We haven’t been taking Guy Ritchie films seriously enough: The British are more committed to drinking and brawling than we realized. So committed, in fact, that the British government is developing a smash-proof pint glass designed to to cut down on the popular British pastime of “glassing” (smashing a glass over someone’s head). Brits should take it down a notch, and rediscover the magic of the fist.
Quick, take off your pants, your life’s in danger! Well, probably not, but you could start to feel numb. And nobody likes that, right? Details points out some fashion missteps that might be cutting your life short. From the dangers of year-round tanning to smoking (huge surprises), to the lurking threat of circulation-severing ties and dirty fingernails, you’ve got to act now before it’s too late.
Most importantly, avoid looking anything like the cast of “Jersey Shore“. There are fates even worse than death.

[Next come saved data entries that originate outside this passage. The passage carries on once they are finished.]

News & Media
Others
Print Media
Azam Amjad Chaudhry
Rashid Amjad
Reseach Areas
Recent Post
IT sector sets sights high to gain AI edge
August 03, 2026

Nope, we’re not going to do it. Just because there’s a new set of golf balls featuring the faces of Tiger Woods’ many mistresses doesn’t mean we’re going to reduce ourselves to a series of cheap puns. Feel free to combine the words “balls,” “play,” and “mistresses” in any combination you see fit.
The humble burger is undergoing something of a renaissance. With new gourmet burger joints opening every week, there’s an arms race toward the most exotic burger. But Dubai looks poised to scoop victory with their unusual choice of meat: camel. We hear it retains moisture unusually well.
A man looking at pictures of Miranda Kerr during a newscast became a YouTube sensation. Miranda Kerr, subject of those clearly not-very-safe-for-work pictures, says the employee shouldn’t lose his job. Because really, who can blame him?